O sigilo do procedimento arbitral é apontando como grande vantagem
para as partes em litígio, uma vez que pode representar o não
conhecimento pelo mercado de divergências entre parceiros comerciais
ou ainda preservar o relacionamento de contratantes quando o litígio
diz respeito a quantias e matérias menos relevantes dentro de um
cenário
maior de sua atuação.
Na arbitragem estatutária também se segue algumas regras
costumeiras dos procedimentos das arbitragens comerciais. Nesse sentido,
o item 7.12. do Regulamento de Arbitragem da Câmara de Arbitragem
do Mercado (CAM), estabelece que os árbitros, o secretário
geral e as partes se comprometem a guardar sigilo sobre a arbitragem.

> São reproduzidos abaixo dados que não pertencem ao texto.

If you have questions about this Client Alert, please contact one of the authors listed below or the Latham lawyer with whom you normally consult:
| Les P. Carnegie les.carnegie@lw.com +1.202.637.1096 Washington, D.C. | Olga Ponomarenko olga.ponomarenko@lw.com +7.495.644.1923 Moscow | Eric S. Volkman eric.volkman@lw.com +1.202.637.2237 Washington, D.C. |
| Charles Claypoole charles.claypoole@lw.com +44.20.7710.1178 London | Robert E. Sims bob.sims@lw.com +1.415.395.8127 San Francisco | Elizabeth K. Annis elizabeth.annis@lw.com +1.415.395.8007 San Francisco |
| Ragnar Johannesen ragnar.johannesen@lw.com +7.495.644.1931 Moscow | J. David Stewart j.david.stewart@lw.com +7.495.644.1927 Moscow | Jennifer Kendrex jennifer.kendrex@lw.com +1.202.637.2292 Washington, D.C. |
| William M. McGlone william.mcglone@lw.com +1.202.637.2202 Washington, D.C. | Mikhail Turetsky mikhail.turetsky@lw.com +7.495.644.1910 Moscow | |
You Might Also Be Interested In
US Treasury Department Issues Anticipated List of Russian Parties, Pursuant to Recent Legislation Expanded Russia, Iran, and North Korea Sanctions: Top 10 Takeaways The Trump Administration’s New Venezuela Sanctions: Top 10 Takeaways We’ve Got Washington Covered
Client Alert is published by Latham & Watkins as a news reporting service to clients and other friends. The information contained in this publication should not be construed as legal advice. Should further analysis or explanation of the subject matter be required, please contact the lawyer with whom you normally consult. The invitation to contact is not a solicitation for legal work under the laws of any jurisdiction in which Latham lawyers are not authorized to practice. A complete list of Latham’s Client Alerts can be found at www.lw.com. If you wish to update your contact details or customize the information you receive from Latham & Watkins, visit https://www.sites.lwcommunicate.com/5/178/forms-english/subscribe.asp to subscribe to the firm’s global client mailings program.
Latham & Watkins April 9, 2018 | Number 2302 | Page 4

Devem ser discutidos os limites da confidencialidade, uma vez que os
litígios societários podem produzir efeitos que extrapolem
as esferas jurídicas das partes do procedimento. Ou seja, um acionista
minoritário pode requerer a instauração de procedimento
arbitral contra companhia listada no Novo Mercado para discutir o valor
de reembolso de suas ações em virtude do eventual exercício
do direito de retirada, mas, em decorrência da confidencialidade
de tal procedimento, os demais acionistas, que, eventualmente, se encontrem
na mesma situação, não terão conhecimento deste
procedimento.
Nesse sentido, questiona-se se a confidencialidade seria um mecanismo
de proteção da companhia e de seus acionistas controladores
e, ainda, se ela deveria ser relativizada no âmbito das arbitragens
estatutárias.
Há formas concretas de garantir o direito de informação
aos acionistas
A Comissão de Valores Mobiliários (CVM) teve oportunidade
de analisar algumas dessas questões no julgamento do processo administrativo
nº 2008/0713, em que um investidor de companhias listadas no Novo
Mercado encaminhou reclamação à CVM aduzindo que o
sigilo nos procedimentos arbitrais patrocinados pela CAM representaria
violação ao direito essencial dos acionistas à fiscalização
dos negócios sociais.
Em seu voto, o diretor-relator Otávio Yazbec demonstrou que
o direito de fiscalização dos acionistas, garantido pelo
artigo 109, inciso III, da Lei nº 6.404, de 1976, e o consequente
dever de a companhia prestar informações (artigo 157, da
Lei das Sociedades Anônimas), não conflitariam de forma direta
com a característica da confidencialidade dos procedimentos arbitrais.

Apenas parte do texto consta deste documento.